Em vez de informar a instituição financeira sobre o erro, Kingsley optou por gastar parte da quantia entre junho e novembro de 2025. A Comissão de Crimes Econômicos e Financeiros da Nigéria (EFCC) investigou o caso e descobriu que ele havia usado os valores para bancar um estilo de vida extravagante.
Condenação e Recuperação de Valores
Kingsley confessou o crime e se declarou culpado no Tribunal Superior do Estado de Edo, sendo condenado por roubo e conversão fraudulenta. A sentença determinou um ano de prisão, com opção de pagamento de multa de cerca de R$ 19 mil.
No entanto, Kingsley não tinha recursos para pagar a multa e optou por cumprir a pena em regime prisional. Além disso, o pagamento da multa não o isentaria da obrigação de devolver aproximadamente R$ 1 milhão que não foi recuperado.
As autoridades conseguiram recuperar uma parte significativa do montante, com mais de R$ 4 milhões devolvidos.

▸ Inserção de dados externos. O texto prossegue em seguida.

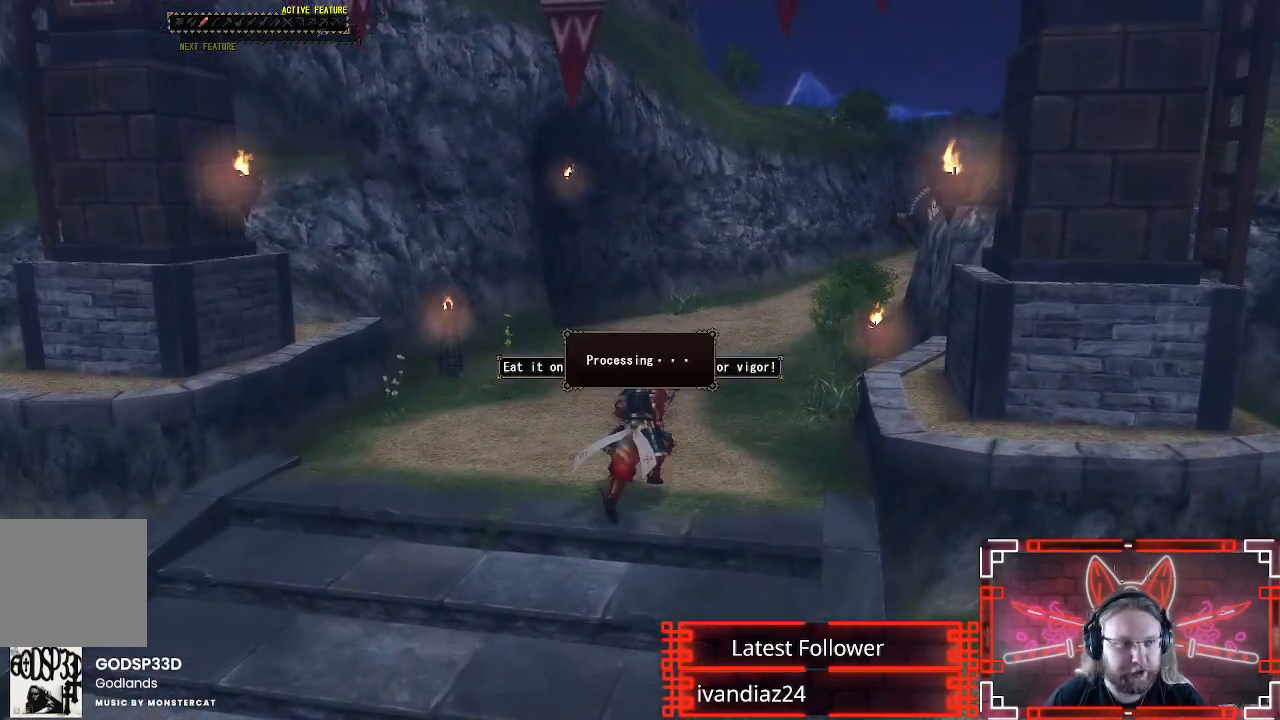
{"buttons": [], "left_stick": "up-right", "right_stick": "center", "events": [[17, "B", "up"], [50, "R1", "up"], [133, "B", "down"], [250, "B", "up"], [333, "B", "down"], [467, "B", "up"]]}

O próprio First Bank conseguiu reverter cerca de R$ 1,1 milhão por meio do cancelamento de transferências, enquanto o restante foi recuperado pela EFCC em contas ligadas ao acusado e a seus familiares.
Em 12 de janeiro de 2026, a EFCC entregou oficialmente cerca de R$ 3 milhões ao banco durante uma cerimônia formal. A EFCC utilizou tecnologias avançadas, incluindo a análise de transações por smartphone, para rastrear e recuperar os valores.

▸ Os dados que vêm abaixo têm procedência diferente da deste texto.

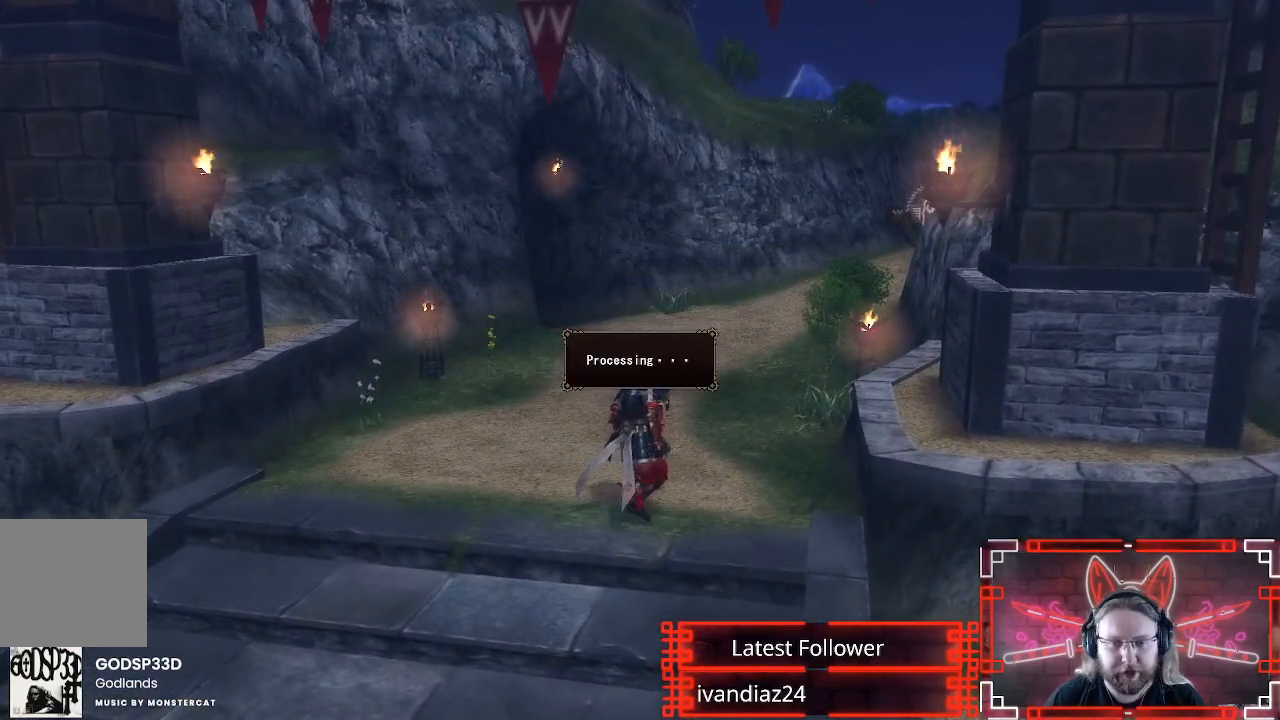
{"buttons": [], "left_stick": "center", "right_stick": "center", "events": [[133, "B", "down"], [133, "left_stick", "center"], [250, "B", "up"], [350, "B", "down"], [450, "B", "up"]]}
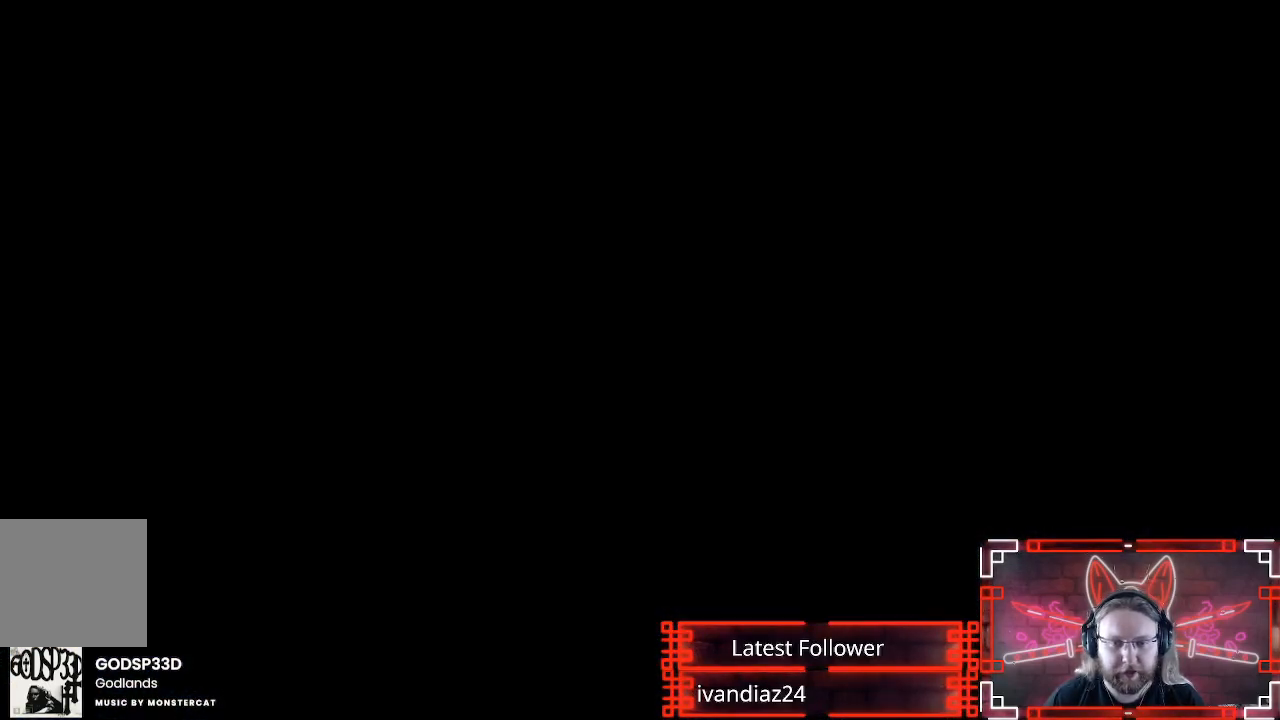
{"buttons": [], "left_stick": "center", "right_stick": "center", "events": [[83, "B", "down"], [217, "B", "up"], [350, "B", "down"], [483, "B", "up"]]}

Ainda, aproximadamente R$ 1 milhão permanece pendente de recuperação. O caso destaca a importância da segurança e da vigilância nos sistemas bancários para prevenir falhas e fraudes.
- A Comissão de Crimes Econômicos e Financeiros da Nigéria (EFCC) investigou o caso e recuperou uma parte significativa do montante.
- O First Bank Nigeria Plc conseguiu reverter cerca de R$ 1,1 milhão por meio do cancelamento de transferências.
- A EFCC entregou oficialmente cerca de R$ 3 milhões ao banco durante uma cerimônia formal.